While sections of the Indian political intellectual establishment still retain a somewhat reflexive anti-Americanism, Modi has used his decisive mandate to carve a new partnership with the United States to harness its capital and technology for his domestic development agenda. He is not ambivalent about positioning India as a challenger to China’s growing regional might and assertiveness.
He got the bilateral Logistics Exchange Memorandum of Agreement signed with the United States in 2016 for facilitating logistical support, supplies and services between the United States and Indian militaries on a reimbursable basis and providing a framework to govern such exchanges. And followed it up with the signing of Communications Compatibility and Security Agreement (COMCASA) in 2018 to facilitate access to advanced defense systems and enable India to optimally utilize its existing U.S.-origin platforms.

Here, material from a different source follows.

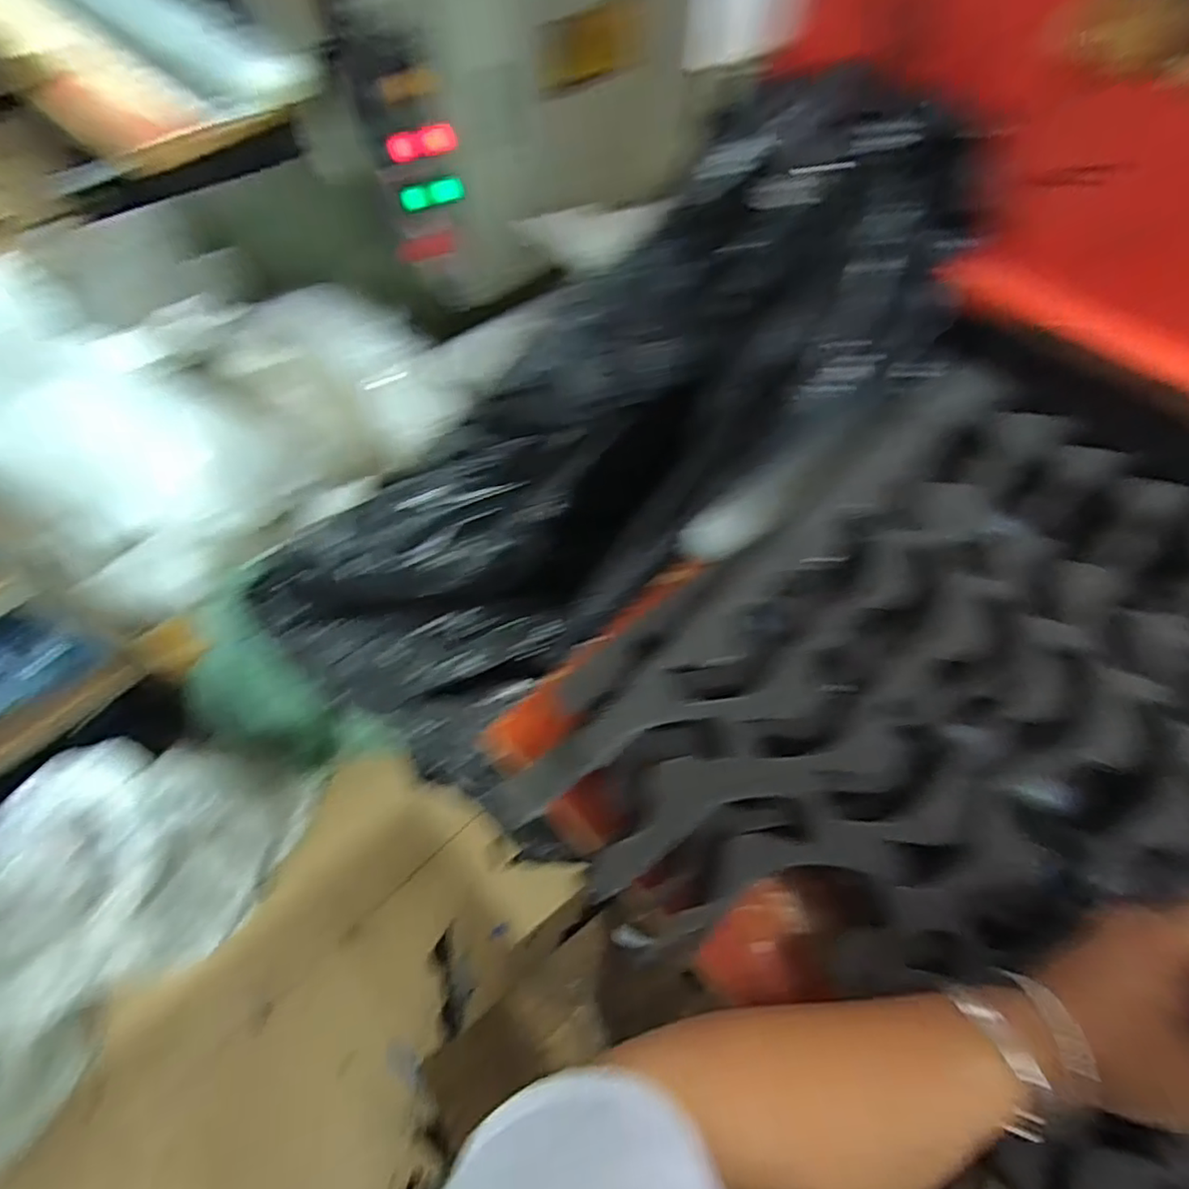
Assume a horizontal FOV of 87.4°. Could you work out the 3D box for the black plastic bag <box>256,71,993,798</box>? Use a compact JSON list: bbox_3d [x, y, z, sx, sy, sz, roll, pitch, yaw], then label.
[{"bbox_3d":[-0.037,-0.095,0.653,0.867,0.227,0.270,-30,58,27],"label":"black plastic bag"}]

Modi has pursued strong partnerships with U.S. allies in the region including Japan, Australia and Vietnam even as he stood up to China’s intransigence on Doklam. It is under Modi that India agreed to be part of the resurrected quadrilateral involving the United States, Japan, and Australia. Discarding the ideological baggage of the past, Modi has anchored Indian foreign policy in the nation’s civilizational ethos and values. India’s “Act East” is as much as imbued with a distinct soft power push as it is with a realistic appraisal of the need to expand an Indian footprint in East and Southeast Asia. In the Middle East, India has asserted itself like never before, even garnering an invite to the inaugural address the Organisation of Islamic Cooperation (OIC) for the first time in its 50 years of existence.

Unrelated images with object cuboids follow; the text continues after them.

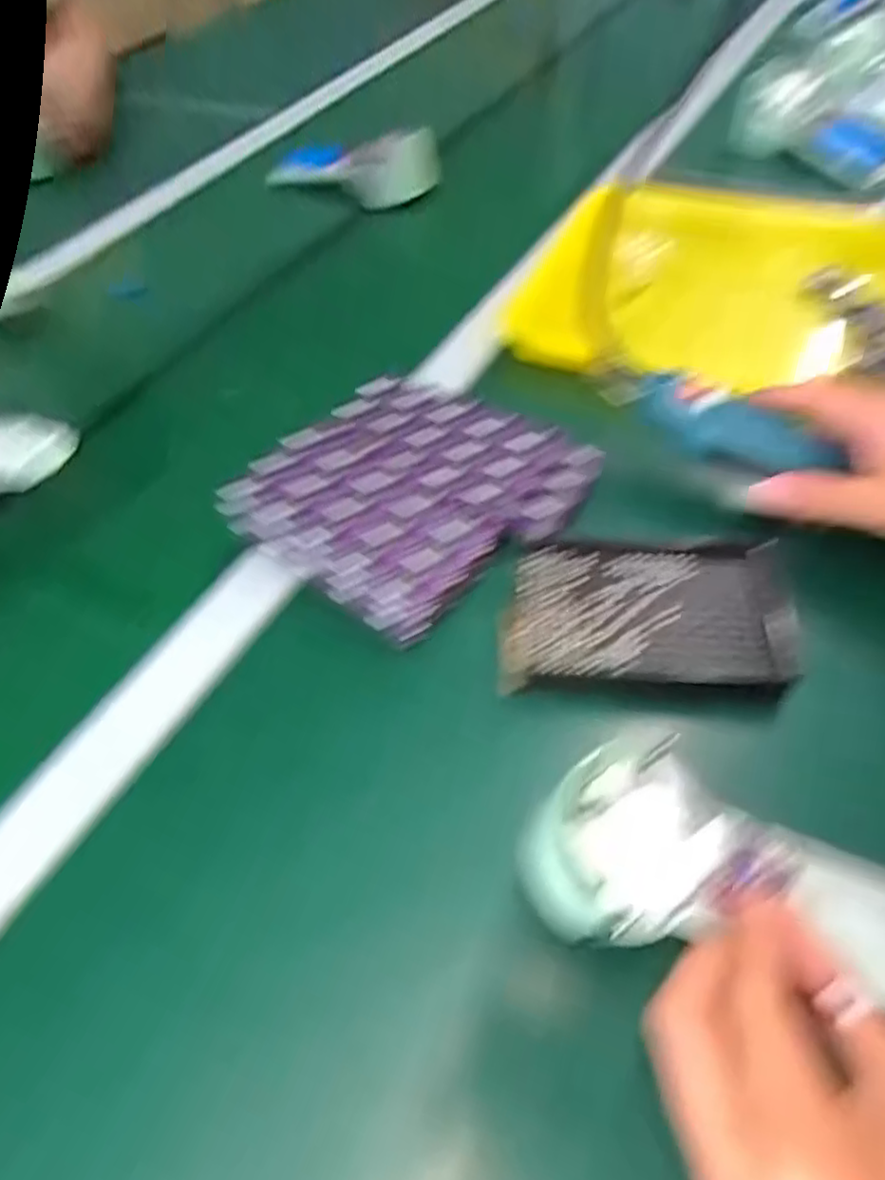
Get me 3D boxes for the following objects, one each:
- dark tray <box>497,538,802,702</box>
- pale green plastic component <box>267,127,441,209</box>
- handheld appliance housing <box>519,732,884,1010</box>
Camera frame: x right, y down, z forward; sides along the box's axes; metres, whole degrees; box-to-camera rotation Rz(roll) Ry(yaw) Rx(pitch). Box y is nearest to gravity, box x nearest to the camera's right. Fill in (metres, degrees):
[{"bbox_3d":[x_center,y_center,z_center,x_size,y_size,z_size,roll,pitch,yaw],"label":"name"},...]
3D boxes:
[{"bbox_3d":[0.112,0.014,0.377,0.155,0.012,0.097,3,53,7],"label":"dark tray"},{"bbox_3d":[-0.094,-0.431,0.722,0.174,0.073,0.034,3,53,7],"label":"pale green plastic component"},{"bbox_3d":[0.120,0.109,0.258,0.181,0.027,0.067,19,55,-1],"label":"handheld appliance housing"}]

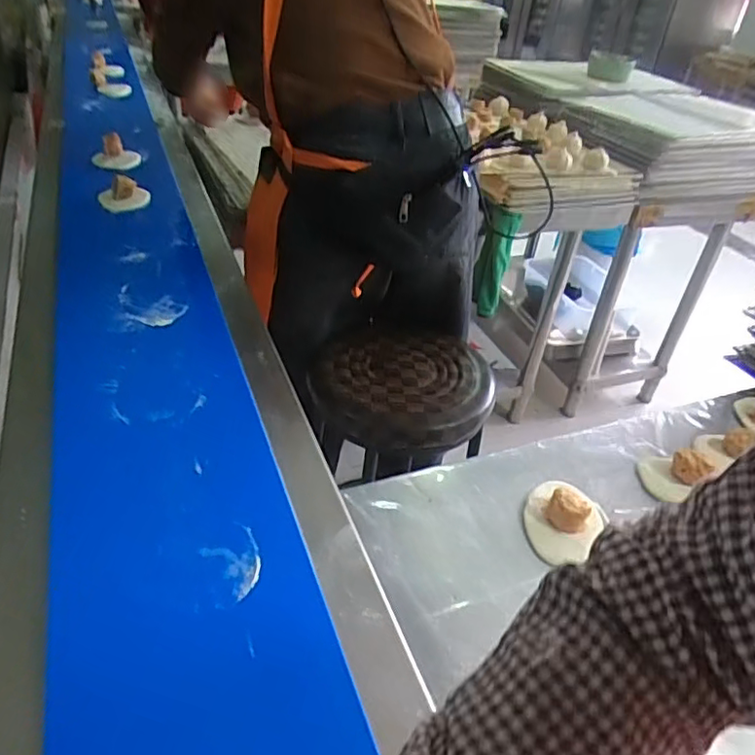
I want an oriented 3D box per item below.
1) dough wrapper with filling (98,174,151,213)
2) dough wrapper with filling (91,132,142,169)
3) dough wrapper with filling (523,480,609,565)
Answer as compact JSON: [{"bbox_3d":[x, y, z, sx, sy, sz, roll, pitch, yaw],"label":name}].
[{"bbox_3d":[-0.446,-0.328,1.079,0.083,0.050,0.076,-8,38,-21],"label":"dough wrapper with filling"},{"bbox_3d":[-0.526,-0.457,1.235,0.089,0.050,0.070,-8,38,-21],"label":"dough wrapper with filling"},{"bbox_3d":[0.189,0.136,0.622,0.076,0.032,0.102,29,40,27],"label":"dough wrapper with filling"}]

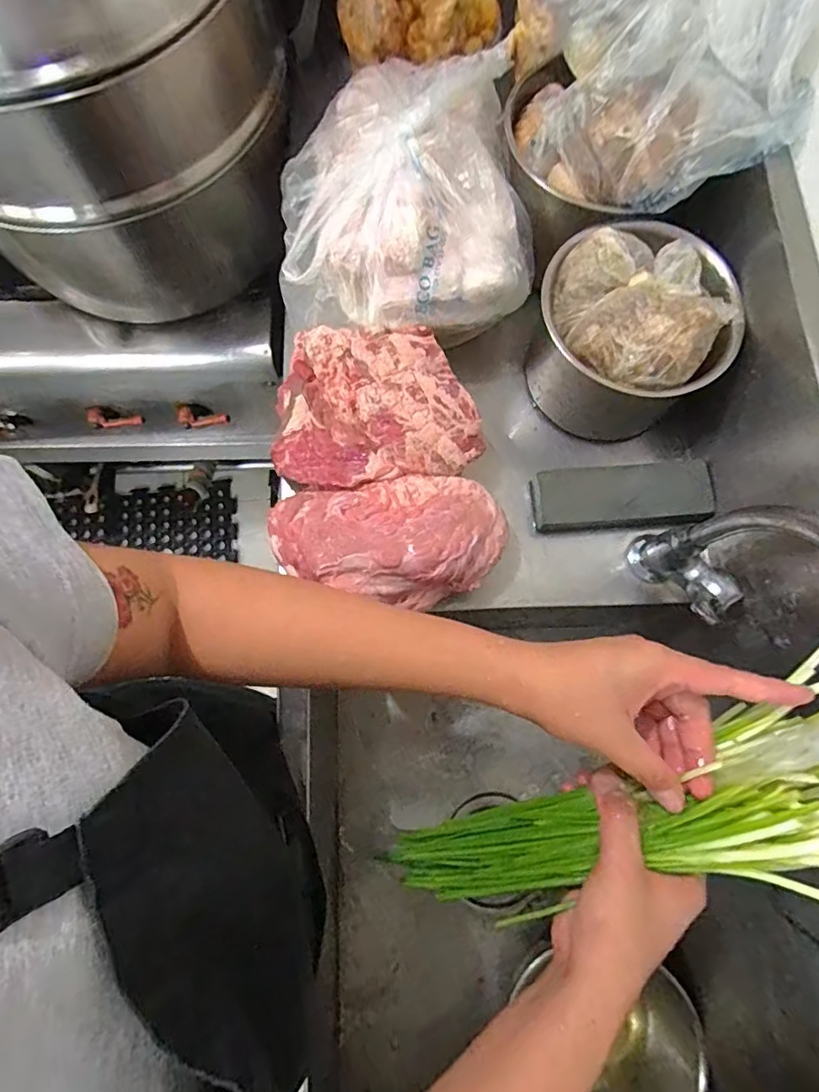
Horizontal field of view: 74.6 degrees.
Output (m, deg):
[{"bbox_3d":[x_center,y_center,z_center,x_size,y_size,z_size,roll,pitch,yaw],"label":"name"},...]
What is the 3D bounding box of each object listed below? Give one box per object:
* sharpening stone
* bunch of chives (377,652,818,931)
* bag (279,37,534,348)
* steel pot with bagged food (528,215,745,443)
[{"bbox_3d":[0.183,-0.044,0.473,0.150,0.028,0.055,-3,76,-1],"label":"sharpening stone"},{"bbox_3d":[0.124,0.181,0.349,0.328,0.062,0.082,-31,76,26],"label":"bunch of chives"},{"bbox_3d":[-0.008,-0.293,0.448,0.203,0.101,0.215,-6,76,-2],"label":"bag"},{"bbox_3d":[0.181,-0.178,0.451,0.133,0.126,0.146,0,76,-1],"label":"steel pot with bagged food"}]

The Modi government has redefined strategic autonomy as an objective that is attainable through strengthened partnerships rather than the avoidance of partnerships. By doing so, it seems to be underlining that in today’s complicated global scene, strategic autonomy and non-alignment are not necessarily a package deal. When India engages in the so-called “Quad,” it enhances its strategic autonomy vis-à-vis China. When it sits together with Russia and China for a trilateral, it enhances its strategic autonomy vis-à-vis a Trump administration intent on challenging the fundamentals of the global economic order.
Foreign policies of nations don’t alter radically with changes in governments but Modi has ensured that some of the assumption which had governed India’s foreign policy engagements have been fundamentally challenged. He has imbued Indian foreign policy with a certain amount of risk-taking, unlike the risk aversion of the past. India, from perpetually being a cautious power, is seemingly ready to take on a larger global role by being more nimble than ever in playing the great power game.